#### [EXTRACTED ENTRIES]

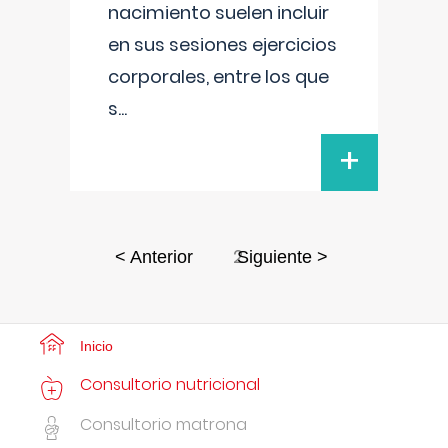
nacimiento suelen incluir
en sus sesiones ejercicios
corporales, entre los que
s
...
+
2
< Anterior
Siguiente >
Inicio
Consultorio nutricional
Consultorio matrona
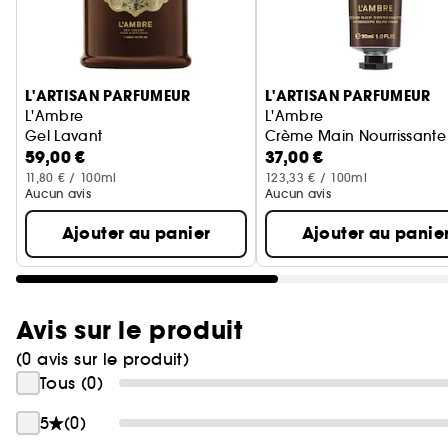
Ignorer le carrousel produits
L'ARTISAN PARFUMEUR
L'ARTISAN PARFUMEUR
L'Ambre
L'Ambre
Gel Lavant
Crème Main Nourrissante
59,00 €
37,00 €
11,80 € / 100ml
123,33 € / 100ml
Aucun avis
Aucun avis
Ajouter au panier
Ajouter au panie
Avis sur le produit
(0 avis sur le produit)
Tous (0)
5
(0)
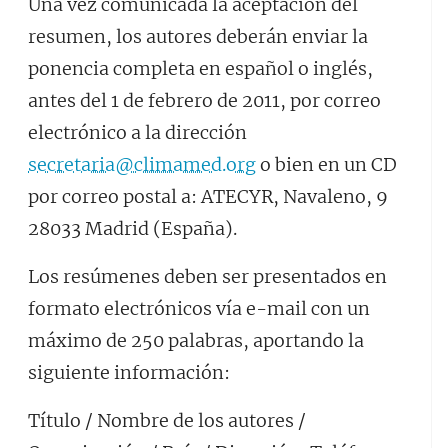
Una vez comunicada la aceptación del
resumen, los autores deberán enviar la
ponencia completa en español o inglés,
antes del 1 de febrero de 2011, por correo
electrónico a la dirección
secretaria@climamed.org
o bien en un CD
por correo postal a: ATECYR, Navaleno, 9
28033 Madrid (España).
Los resúmenes deben ser presentados en
formato electrónicos vía e-mail con un
máximo de 250 palabras, aportando la
siguiente información:
Título / Nombre de los autores /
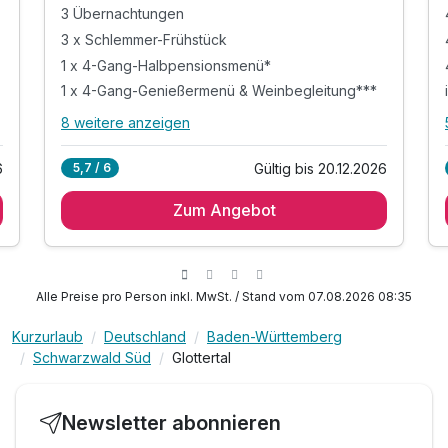
3 Übernachtungen
3 x Schlemmer-Frühstück
1 x 4-Gang-Halbpensionsmenü*
1 x 4-Gang-Genießermenü & Weinbegleitung***
8 weitere anzeigen
Alle Inklusivleistungen
12 enthalten
Gültig bis 20.12.2026
5,7 / 6
6
3 Übernachtungen
Zum Angebot
3 x Schlemmer-Frühstück
1 x 4-Gang-Halbpensionsmenü*
1 x 4-Gang-Genießermenü & Weinbegleitung***
1 x Rallye durch unsere à la carte-Speisekarte**
Alle Preise pro Person inkl. MwSt. / Stand vom 07.08.2026 08:35
1 x Welcome Drink
Kurzurlaub
Deutschland
Baden-Württemberg
inkl. Entspannen in unserem Wellnessbereich
Schwarzwald Süd
Glottertal
inkl. kuscheliger Leih-Bademantel & Saunatuch
inkl. KONUS-Gästekarte Nutzung ÖPNV
inkl. Parkplatz
Newsletter abonnieren
inkl. WLAN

#### [WORK TASK]
Return the entries verbatim without images.

#### [TASK RESULT]
nacimiento suelen incluir
en sus sesiones ejercicios
corporales, entre los que
s
...
+
2
< Anterior
Siguiente >
Inicio
Consultorio nutricional
Consultorio matrona
Ignorer le carrousel produits
L'ARTISAN PARFUMEUR
L'ARTISAN PARFUMEUR
L'Ambre
L'Ambre
Gel Lavant
Crème Main Nourrissante
59,00 €
37,00 €
11,80 € / 100ml
123,33 € / 100ml
Aucun avis
Aucun avis
Ajouter au panier
Ajouter au panie
Avis sur le produit
(0 avis sur le produit)
Tous (0)
5
(0)
Una vez comunicada la aceptación del
resumen, los autores deberán enviar la
ponencia completa en español o inglés,
antes del 1 de febrero de 2011, por correo
electrónico a la dirección
secretaria@climamed.org
o bien en un CD
por correo postal a: ATECYR, Navaleno, 9
28033 Madrid (España).
Los resúmenes deben ser presentados en
formato electrónicos vía e-mail con un
máximo de 250 palabras, aportando la
siguiente información:
Título / Nombre de los autores /
3 Übernachtungen
3 x Schlemmer-Frühstück
1 x 4-Gang-Halbpensionsmenü*
1 x 4-Gang-Genießermenü & Weinbegleitung***
8 weitere anzeigen
Alle Inklusivleistungen
12 enthalten
Gültig bis 20.12.2026
5,7 / 6
6
3 Übernachtungen
Zum Angebot
3 x Schlemmer-Frühstück
1 x 4-Gang-Halbpensionsmenü*
1 x 4-Gang-Genießermenü & Weinbegleitung***
1 x Rallye durch unsere à la carte-Speisekarte**
Alle Preise pro Person inkl. MwSt. / Stand vom 07.08.2026 08:35
1 x Welcome Drink
Kurzurlaub
Deutschland
Baden-Württemberg
inkl. Entspannen in unserem Wellnessbereich
Schwarzwald Süd
Glottertal
inkl. kuscheliger Leih-Bademantel & Saunatuch
inkl. KONUS-Gästekarte Nutzung ÖPNV
inkl. Parkplatz
Newsletter abonnieren
inkl. WLAN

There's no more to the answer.